_SOURCE DOCUMENT_.
****
Bulgarian-American mathematician

Greta Cvetanova Panova (Грета Цветанова Панова, born 1983 in Sofia, Bulgaria) is a Bulgarian-American mathematician. She is a professor of mathematics and Gabilan Distinguished Professor in Science and Engineering at the University of Southern California in Los Angeles. Her research interests include combinatorics, probability and theoretical computer science.

==Education and career==
Panova received her B.S. in 2005 from MIT. She received M.A. in 2006 from University of California, Berkeley and Ph.D. in mathematics from Harvard University in 2011, under the supervision of Richard P. Stanley. She was then a postdoc at UCLA (2011–2014), Assistant and Associate Professor at the University of Pennsylvania (2014–2018), and is currently a tenured Professor at the University of Southern California. In 2023, she was named Gabilan Distinguished Professor.
****
_Source records_.
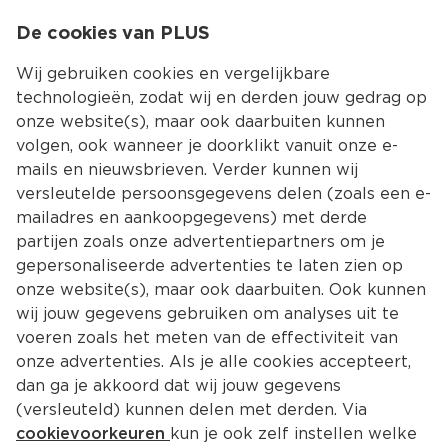
0
De cookies van PLUS
0.00
MENU
Wij gebruiken cookies en vergelijkbare
technologieën, zodat wij en derden jouw gedrag op
onze website(s), maar ook daarbuiten kunnen
Kies jouw winke
volgen, ook wanneer je doorklikt vanuit onze e-
Terug
mails en nieuwsbrieven. Verder kunnen wij
versleutelde persoonsgegevens delen (zoals een e-
mailadres en aankoopgegevens) met derde
partijen zoals onze advertentiepartners om je
gepersonaliseerde advertenties te laten zien op
onze website(s), maar ook daarbuiten. Ook kunnen
wij jouw gegevens gebruiken om analyses uit te
voeren zoals het meten van de effectiviteit van
onze advertenties. Als je alle cookies accepteert,
dan ga je akkoord dat wij jouw gegevens
(versleuteld) kunnen delen met derden. Via
Adres en contact
cookievoorkeuren
kun je ook zelf instellen welke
****
_QUESTIONS_.
**A)** In the Greta Panova biography, from which university did she receive her Ph.D. in mathematics?
**B)** Duplicate everything in the Greta Panova biography from "Greta Cvetanova Panova" down to "theoretical computer science.".

_RESPONSES_.
**A)** Harvard University, in 2011.

**B)**
Greta Cvetanova Panova (Грета Цветанова Панова, born 1983 in Sofia, Bulgaria) is a Bulgarian-American mathematician. She is a professor of mathematics and Gabilan Distinguished Professor in Science and Engineering at the University of Southern California in Los Angeles. Her research interests include combinatorics, probability and theoretical computer science.